Data for long term, locally led urban transport infrastructures
The report states, “the government has partially endorsed the Commission’s recommendations that cities should have the funding and powers they need to pursue ambitious, integrated infrastructure strategies”. It argues that the government needs to go further to achieve its ambitions. It states “work should start now on identifying priority cities for a pipeline of major projects, and setting aside funding in the order of £30billion by 2040 to support development of specific programmes in partnership with cities. City authorities should be set the goal of raising at least 25 per cent of the cost of any major improvements locally, with government working with them to ensure the right mechanisms are available for raising this funding.”
Being able to identify emerging growth sectors is an important capability for cities to have if they are to attract infrastructure investments.

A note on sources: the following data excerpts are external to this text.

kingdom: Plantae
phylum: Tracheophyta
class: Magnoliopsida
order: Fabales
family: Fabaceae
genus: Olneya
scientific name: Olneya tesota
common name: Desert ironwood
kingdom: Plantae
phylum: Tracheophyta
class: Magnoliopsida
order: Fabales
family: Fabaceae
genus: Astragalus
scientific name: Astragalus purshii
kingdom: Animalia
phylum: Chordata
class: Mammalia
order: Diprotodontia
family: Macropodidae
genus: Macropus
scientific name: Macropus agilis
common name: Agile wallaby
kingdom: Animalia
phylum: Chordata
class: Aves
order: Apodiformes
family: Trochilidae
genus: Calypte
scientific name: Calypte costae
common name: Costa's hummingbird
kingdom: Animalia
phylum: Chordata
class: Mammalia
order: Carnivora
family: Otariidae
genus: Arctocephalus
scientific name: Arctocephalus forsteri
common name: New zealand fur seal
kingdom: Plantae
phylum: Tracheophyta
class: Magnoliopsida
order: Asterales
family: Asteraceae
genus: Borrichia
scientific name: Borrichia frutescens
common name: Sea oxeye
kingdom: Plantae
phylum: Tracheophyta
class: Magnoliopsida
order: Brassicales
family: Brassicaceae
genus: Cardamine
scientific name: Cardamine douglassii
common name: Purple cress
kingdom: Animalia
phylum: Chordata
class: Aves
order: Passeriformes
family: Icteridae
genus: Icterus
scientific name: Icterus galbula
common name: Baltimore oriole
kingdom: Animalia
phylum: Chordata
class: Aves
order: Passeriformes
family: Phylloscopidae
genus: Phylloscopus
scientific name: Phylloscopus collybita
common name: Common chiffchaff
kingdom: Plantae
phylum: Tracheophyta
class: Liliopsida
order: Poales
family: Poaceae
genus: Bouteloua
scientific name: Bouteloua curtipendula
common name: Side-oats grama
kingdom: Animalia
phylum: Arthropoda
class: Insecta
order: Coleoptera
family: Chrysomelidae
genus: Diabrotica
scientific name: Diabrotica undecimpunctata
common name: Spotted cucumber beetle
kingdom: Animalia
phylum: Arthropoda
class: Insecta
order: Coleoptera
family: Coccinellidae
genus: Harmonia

For example, the report recommends a move to a new model of long-term and locally-led investment in transport networks within cities and says that this is critical to supporting future economic growth and levelling up. It also calls for funding to be made available on a rolling basis, supported by legislative change to enable this for cities in England.
But how does a city plan future transport networks without a clear view of the types of companies, employment numbers and their characteristics? This is an outstanding issue that the report highlights; “how can cities be helped to better join up their local infrastructure strategies with policies on skills, housing, and industrial strategy?”
That question should also be considered as part of the upcoming English Devolution and Local Recovery White Paper, which will contain recommendations on how to provide local government with the best tools with which to make decisions.
At the moment the flaws in official industrial data (SIC Codes especially) means cities are left to figure this out themselves, often commissioning consultants to create one-off snapshots of their industrial base and forecasts of future growth. This is clearly unsustainable, and doesn’t enable long term planning supported by real-time data that can be drawn upon at any time.
A new standard in industrial classification
The report states, “The private sector is responsible for the majority of the UK’s economic infrastructure investment.” This is also true of data. The absence of a reliable infrastructure for industrial data means that there is a lack of consistency in classifications, data types, sources and analysis. This will always hold back coherent infrastructure planning and investment decisions at national and local levels.
It is exactly why we’ve adopted a different approach that overcomes the deficiencies in standardised industrial classification by using 400GB of companies data on over 830,000 companies in the UK. We combine sector-level expertise with machine learning to produce comprehensive, real-time lists of companies in every sector.
The quality of the data that this approach produces means that we’re now working with a number of government agencies and departments to map emerging economic sectors – and their regional concentrations – in order to support better policy decisions, investment and economic growth.
We are excited about the prospect of our collaboration with government departments and local authorities creating a new standard in industrial classification.